Results from tests run in the Grammar Tester are displayed in two places:
The main window of the Grammar Tester displays some statistics in the right-hand Summary frame.
Number of Evaluated Calls
The total number of calls that were evaluated.
Number of Evaluated Interactions
The total number of interactions that were evaluated.
Average Conf Score Correct
The average confidence score for correct answers.
Standard Deviation for correct answers
The standard deviation of the confidence scores of correct answers.
Average Conf Score for incorrect answers
The average confidence score for incorrect answers.
Standard Deviation for incorrect answers
The standard deviation of the confidence scores of incorrect answers.
Number of Transcriptions Evaluated
The number of transcripts evaluated for in/out-of-grammar coverage.
In-Grammar Accuracy
The percentage of transcripts correctly represented by the grammar.
Number of Semantics Evaluated
The number of transcripts evaluated for semantic matches.
Semantic Error Rate
The percentage of transcripts that were incorrectly evaluated.
The Test Report appears when the Tester finishes its scheduled tests. It can also be seen at any time by selecting View Detailed Report at the bottom of the Summary frame in the Tester window.
Batch Statistics
If you run the Tester in batch mode, i.e. if you test more than one interaction at a time, you will receive additional Summary Statistics that pertain to the entire batch:
The word-for-word error rate. Lower numbers are better.

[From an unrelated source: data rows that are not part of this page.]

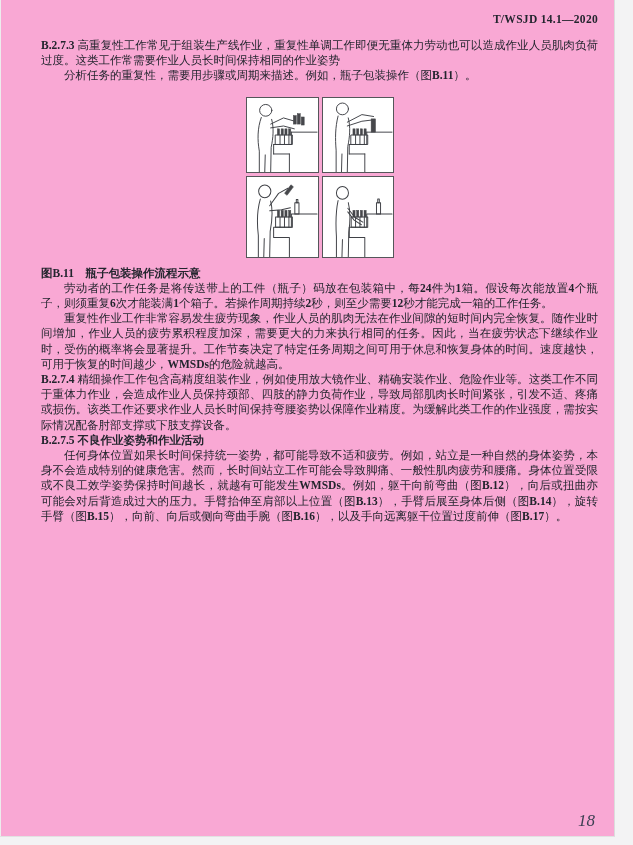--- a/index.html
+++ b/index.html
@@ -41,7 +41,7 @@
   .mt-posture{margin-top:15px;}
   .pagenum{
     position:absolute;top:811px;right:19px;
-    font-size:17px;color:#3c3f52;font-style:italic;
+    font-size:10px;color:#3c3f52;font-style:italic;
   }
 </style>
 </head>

The average confidence score for incorrect tokens.
The standard deviation for the confidence scores for the incorrect tokens.
The average confidence score for correct tokens.
The standard deviation for the confidence scores for the correct tokens.
The Tester will also give you statistics for interactions that had Errors and interactions that were Correct, broken down by alignment (see the list of alignment types). The following statistics are given per alignment:
Number of tokens in this alignment.
Total confidence score for all tokens in this alignment type.
Lowest confidence score of the tokens in this alignment type.
Highest confidence score of the tokens in this alignment type.
The average confidence score of the tokens in this alignment type.
The standard deviation of the confidence scores.
The number of tokens that were inside the vocabulary.
The number of tokens that were outside the vocabulary.
Individual Interactions
For each interaction, the Tester will give you detailed information:
The number of the test, and its status. Changed or Unchanged refers to whether the grammar for that interaction was changed before the test was run, and it will display whether the interpretation is Correct or Incorrect. If the interpretation did not change, it will be listed as Still Correct or Still Incorrect, if it did change it will be listed as Now Incorrect or Now Correct.
The number of the call and the interaction within the call. With these two pieces of data, you can use the Call Browser to locate the specific transaction and see more details about it.
The meaning as interpreted by the speech engine.
What the speech engine recognized the interaction as before the test.
What the transcriber entered. An asterisk (*) denotes no transcript.
The tokens as recognized by the speech engine under the test conditions.
Either an insertion, deletion, substitution, match or out-of-vocabulary insertion. See the list of alignment types for more information.
The confidence score.
Whether or not the interaction was recognized as being in-grammar.
Whether or not the interaction's semantic meaning was understood.
The time, in milliseconds, the decode took.